Willie Paul

Personal information
- Date of birth: 7 February 1866
- Place of birth: Partick, Scotland
- Date of death: 23 October 1911 (aged 45)
- Place of death: Govan, Scotland
- Position: Centre forward

Senior career*
- Years: Team / Apps / (Gls)
- 1884–1901: Partick Thistle / 106 / (70)
- 1890: → Queen's Park (loan) / 0 / (0)

International career
- 1888–1890: Scotland / 3 / (5)

= Willie Paul (footballer) =

Scottish footballer

William Paul (7 February 1866 – 23 October 1911) was a Scottish footballer who played for Partick Thistle and Scotland as a centre forward.

==Career==
Paul featured for Partick Thistle across three decades, with his statistics in competitive matches for the club standing at 127 goals in 218 appearances.
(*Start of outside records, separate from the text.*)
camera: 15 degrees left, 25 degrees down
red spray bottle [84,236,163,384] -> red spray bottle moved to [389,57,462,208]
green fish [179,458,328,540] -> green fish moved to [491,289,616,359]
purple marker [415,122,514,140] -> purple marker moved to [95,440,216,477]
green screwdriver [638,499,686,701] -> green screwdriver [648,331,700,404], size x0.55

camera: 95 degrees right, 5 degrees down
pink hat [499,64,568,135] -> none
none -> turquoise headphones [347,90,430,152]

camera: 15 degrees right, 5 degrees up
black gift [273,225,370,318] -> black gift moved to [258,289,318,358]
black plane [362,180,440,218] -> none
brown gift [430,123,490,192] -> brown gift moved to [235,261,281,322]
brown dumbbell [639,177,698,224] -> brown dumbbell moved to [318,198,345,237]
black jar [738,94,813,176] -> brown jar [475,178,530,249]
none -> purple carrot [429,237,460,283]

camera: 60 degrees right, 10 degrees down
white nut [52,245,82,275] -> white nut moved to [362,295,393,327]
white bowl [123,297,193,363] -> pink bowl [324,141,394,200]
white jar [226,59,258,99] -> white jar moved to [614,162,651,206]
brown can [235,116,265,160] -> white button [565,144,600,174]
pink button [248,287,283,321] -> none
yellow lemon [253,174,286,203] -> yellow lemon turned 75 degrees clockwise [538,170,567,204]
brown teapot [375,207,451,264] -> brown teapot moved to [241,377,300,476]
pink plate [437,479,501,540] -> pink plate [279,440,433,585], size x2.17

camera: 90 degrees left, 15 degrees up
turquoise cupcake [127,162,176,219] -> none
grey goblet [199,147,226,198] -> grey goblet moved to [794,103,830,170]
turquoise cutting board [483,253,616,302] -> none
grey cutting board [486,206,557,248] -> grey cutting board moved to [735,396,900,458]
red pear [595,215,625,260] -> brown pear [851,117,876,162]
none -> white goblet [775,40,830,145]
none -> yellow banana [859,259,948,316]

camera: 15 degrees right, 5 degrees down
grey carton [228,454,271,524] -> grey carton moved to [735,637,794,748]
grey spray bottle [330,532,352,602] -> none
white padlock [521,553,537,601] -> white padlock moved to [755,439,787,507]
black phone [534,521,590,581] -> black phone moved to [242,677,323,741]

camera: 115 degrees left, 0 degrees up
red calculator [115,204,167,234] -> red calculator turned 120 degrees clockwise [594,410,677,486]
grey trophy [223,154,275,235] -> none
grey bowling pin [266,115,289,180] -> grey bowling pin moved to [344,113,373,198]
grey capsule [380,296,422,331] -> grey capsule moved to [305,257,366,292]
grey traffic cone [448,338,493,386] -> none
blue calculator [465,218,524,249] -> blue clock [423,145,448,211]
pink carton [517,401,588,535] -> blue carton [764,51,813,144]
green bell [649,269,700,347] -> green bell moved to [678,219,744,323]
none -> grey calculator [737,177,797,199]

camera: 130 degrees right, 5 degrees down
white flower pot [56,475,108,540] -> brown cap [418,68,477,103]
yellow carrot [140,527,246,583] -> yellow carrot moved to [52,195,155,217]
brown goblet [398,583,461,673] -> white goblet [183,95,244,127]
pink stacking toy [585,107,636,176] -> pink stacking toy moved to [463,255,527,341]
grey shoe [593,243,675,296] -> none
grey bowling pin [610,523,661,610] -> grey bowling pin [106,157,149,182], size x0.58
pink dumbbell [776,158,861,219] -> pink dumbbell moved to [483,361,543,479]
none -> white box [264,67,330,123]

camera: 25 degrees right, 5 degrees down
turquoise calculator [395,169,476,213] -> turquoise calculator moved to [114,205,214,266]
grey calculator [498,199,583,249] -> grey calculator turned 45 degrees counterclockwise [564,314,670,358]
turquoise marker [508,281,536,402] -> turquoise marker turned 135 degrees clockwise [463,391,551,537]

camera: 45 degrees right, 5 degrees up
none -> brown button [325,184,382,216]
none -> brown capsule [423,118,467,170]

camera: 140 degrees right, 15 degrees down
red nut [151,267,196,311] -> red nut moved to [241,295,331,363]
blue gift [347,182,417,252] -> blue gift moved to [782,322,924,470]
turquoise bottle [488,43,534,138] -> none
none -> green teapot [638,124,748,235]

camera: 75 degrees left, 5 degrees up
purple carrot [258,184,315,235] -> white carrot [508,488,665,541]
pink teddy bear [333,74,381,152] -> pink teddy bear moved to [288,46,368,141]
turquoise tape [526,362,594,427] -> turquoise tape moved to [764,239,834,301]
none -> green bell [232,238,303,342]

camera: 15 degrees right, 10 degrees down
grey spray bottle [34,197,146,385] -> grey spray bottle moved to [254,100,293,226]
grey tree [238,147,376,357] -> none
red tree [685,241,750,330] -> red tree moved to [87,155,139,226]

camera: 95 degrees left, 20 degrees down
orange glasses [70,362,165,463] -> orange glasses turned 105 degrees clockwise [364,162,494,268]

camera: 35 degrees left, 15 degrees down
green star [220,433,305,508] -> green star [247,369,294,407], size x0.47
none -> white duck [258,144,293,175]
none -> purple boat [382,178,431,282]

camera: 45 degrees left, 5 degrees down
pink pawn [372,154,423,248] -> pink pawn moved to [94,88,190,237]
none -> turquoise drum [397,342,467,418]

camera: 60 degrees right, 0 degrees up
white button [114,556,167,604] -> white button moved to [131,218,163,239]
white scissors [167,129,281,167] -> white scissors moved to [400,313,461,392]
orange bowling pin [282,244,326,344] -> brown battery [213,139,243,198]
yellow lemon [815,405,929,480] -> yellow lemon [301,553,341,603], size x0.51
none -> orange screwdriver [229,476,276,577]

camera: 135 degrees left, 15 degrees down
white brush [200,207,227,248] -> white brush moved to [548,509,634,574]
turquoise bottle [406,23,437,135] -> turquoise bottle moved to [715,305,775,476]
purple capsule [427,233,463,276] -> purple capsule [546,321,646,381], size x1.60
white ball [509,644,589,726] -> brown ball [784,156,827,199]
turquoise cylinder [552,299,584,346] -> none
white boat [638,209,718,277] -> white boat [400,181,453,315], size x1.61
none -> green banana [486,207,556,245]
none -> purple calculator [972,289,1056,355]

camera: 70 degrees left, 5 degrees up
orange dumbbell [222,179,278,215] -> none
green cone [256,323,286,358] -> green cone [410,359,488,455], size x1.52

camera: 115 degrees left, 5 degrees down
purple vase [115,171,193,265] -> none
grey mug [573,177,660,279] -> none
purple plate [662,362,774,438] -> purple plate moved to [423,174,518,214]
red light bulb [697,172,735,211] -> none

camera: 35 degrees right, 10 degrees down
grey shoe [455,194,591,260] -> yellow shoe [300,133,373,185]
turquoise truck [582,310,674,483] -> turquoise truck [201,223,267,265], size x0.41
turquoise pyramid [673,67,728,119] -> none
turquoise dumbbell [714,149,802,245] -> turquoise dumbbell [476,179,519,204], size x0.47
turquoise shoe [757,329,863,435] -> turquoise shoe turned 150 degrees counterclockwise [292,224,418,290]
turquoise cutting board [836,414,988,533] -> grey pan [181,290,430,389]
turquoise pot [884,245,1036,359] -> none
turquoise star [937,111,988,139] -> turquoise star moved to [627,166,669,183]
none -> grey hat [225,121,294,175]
As an amateur, he was free to play for other teams and assisted Queen's Park on several occasions, particularly in the 1890–91 season, also playing for the Clydesdale Harriers (today purely an athletics club but in that era also involved in football, its members including several of the west of Scotland's leading players).

He was capped three times by Scotland and scored five goals (including four in one match in 1890).

== Personal life ==
Paul also worked as a shipwright at the Glasgow dockyards. He died in 1911, at age 45, from an appendix-related ailment. He was buried in the Western Necropolis in Maryhill.